Exercise description |
Go through the data below and return each line where the string "elbow" appears.
____ Extracted entries
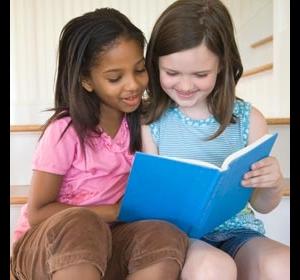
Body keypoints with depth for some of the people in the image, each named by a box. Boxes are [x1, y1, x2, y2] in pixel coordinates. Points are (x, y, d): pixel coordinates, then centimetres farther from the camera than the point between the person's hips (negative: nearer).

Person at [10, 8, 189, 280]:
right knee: (80, 225, -39)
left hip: (104, 242, 5)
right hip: (46, 245, -4)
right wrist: (117, 211, -17)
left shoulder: (139, 122, 0)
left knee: (166, 237, -28)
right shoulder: (65, 131, -15)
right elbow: (38, 213, -13)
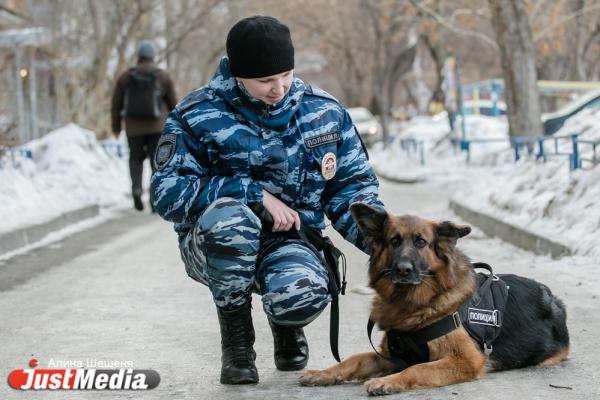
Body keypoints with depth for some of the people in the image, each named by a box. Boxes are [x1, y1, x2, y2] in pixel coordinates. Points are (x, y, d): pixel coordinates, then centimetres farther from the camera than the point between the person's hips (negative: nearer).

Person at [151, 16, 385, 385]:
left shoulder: (324, 112, 2)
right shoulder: (198, 115, -9)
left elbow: (352, 187, 9)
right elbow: (168, 192, -15)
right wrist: (256, 195, -22)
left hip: (290, 240, 2)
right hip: (215, 244, -1)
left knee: (304, 295, -34)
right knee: (230, 215, -38)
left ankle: (285, 321, 10)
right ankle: (235, 333, -11)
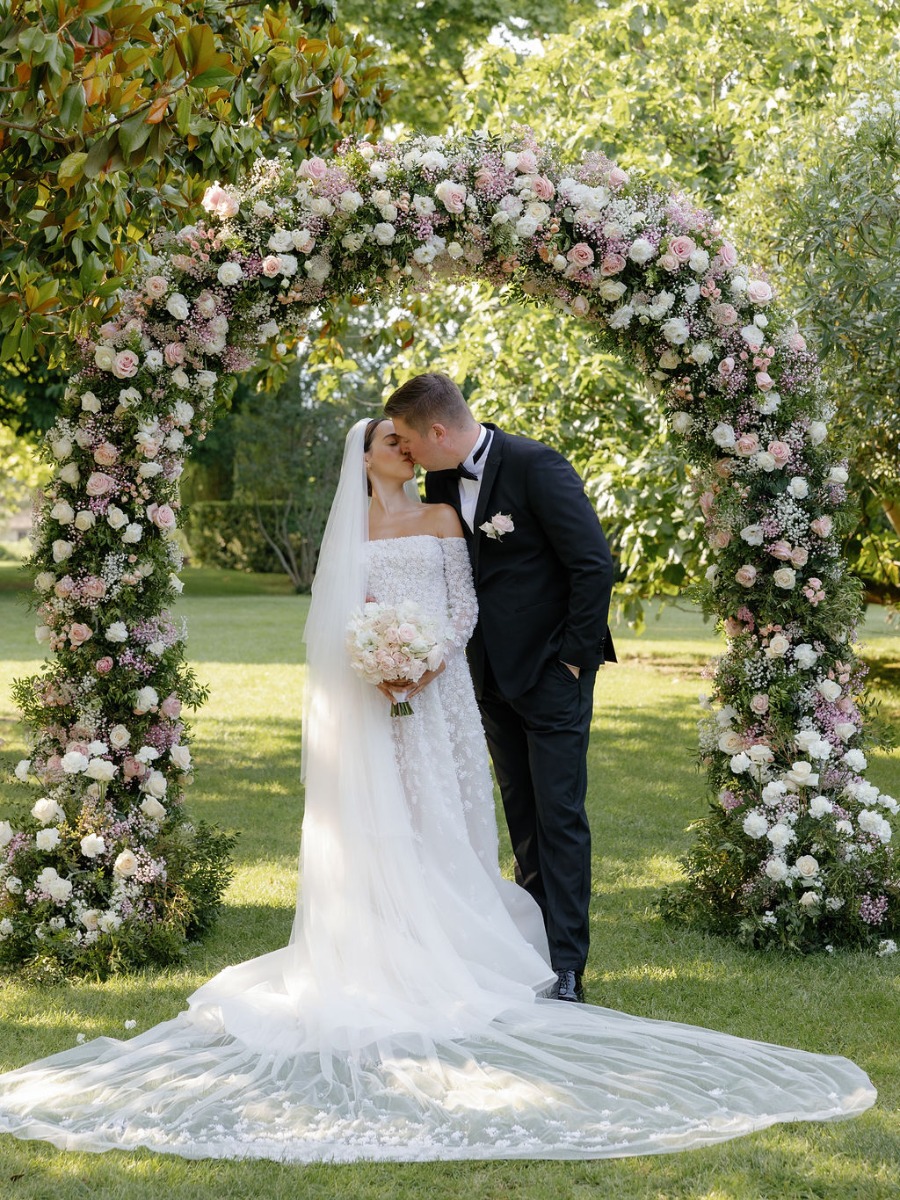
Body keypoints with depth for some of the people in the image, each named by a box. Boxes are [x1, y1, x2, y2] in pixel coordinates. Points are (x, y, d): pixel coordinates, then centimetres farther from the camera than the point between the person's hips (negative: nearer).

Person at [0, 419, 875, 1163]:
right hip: (370, 693, -1)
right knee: (380, 817, -4)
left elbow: (464, 600, 5)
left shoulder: (439, 520, 12)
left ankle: (456, 944, -1)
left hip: (437, 687, 1)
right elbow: (334, 612, 4)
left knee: (443, 810, -2)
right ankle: (392, 948, -4)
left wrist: (438, 654, -12)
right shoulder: (347, 528, 9)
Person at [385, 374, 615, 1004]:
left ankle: (566, 968, -5)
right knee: (522, 814, 12)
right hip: (496, 676, 7)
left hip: (552, 672, -7)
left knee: (560, 815, -7)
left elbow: (594, 563, -18)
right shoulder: (442, 481, 5)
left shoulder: (537, 466, -18)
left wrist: (575, 656, -16)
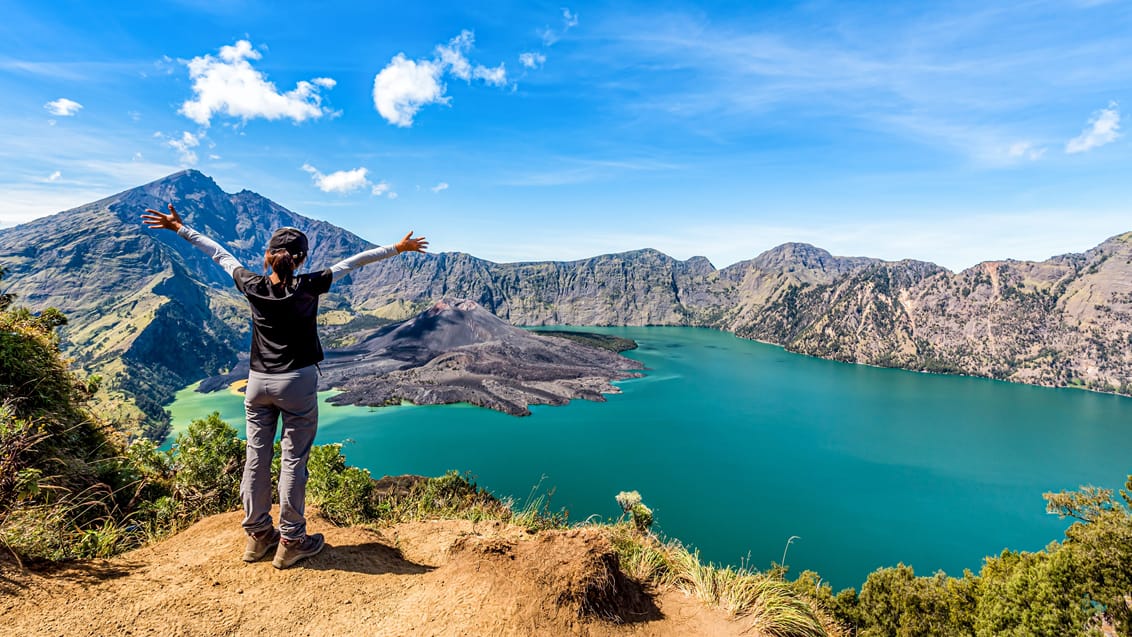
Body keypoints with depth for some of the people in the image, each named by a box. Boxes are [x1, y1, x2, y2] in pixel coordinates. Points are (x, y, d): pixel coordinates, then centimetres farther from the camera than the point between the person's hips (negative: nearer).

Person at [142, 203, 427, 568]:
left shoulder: (252, 287, -3)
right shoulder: (307, 287, -12)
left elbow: (219, 254, 12)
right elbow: (352, 263, -6)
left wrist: (179, 228, 25)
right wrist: (398, 249, -1)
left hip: (258, 383, 4)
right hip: (297, 383, -4)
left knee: (256, 457, 13)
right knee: (293, 460, 3)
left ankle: (258, 534, 27)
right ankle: (291, 541, 13)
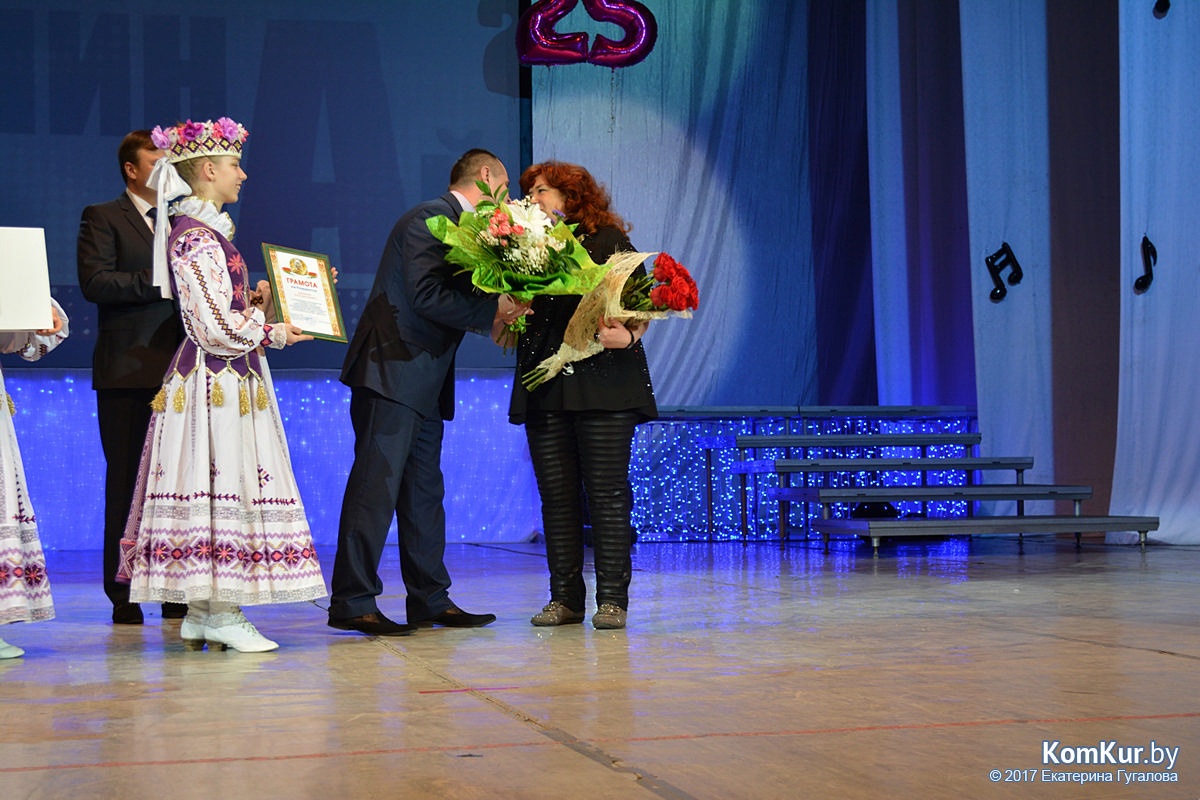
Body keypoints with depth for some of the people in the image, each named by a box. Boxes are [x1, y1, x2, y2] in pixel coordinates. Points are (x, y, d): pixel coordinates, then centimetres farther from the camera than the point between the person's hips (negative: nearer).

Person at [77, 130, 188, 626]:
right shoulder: (102, 218, 3)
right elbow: (95, 283, -11)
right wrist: (161, 281, -15)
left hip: (181, 369, 5)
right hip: (128, 370, -4)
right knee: (126, 482, -1)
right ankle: (124, 597, 4)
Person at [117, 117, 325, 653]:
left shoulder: (203, 231, 16)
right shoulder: (197, 238, -15)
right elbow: (217, 328, -19)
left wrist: (256, 299, 8)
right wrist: (271, 332, -7)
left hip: (223, 381, 10)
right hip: (220, 383, -10)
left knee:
________
Answer for the task |
right elbow: (38, 213, -13)
left elbow: (352, 187, 9)
right elbow: (168, 192, -15)
left elbow: (464, 600, 5)
right elbow: (334, 612, 4)
left elbow: (594, 563, -18)
left elbow: (219, 254, 12)
right elbow: (352, 263, -6)
right elbow: (95, 283, -11)
right elbow: (217, 328, -19)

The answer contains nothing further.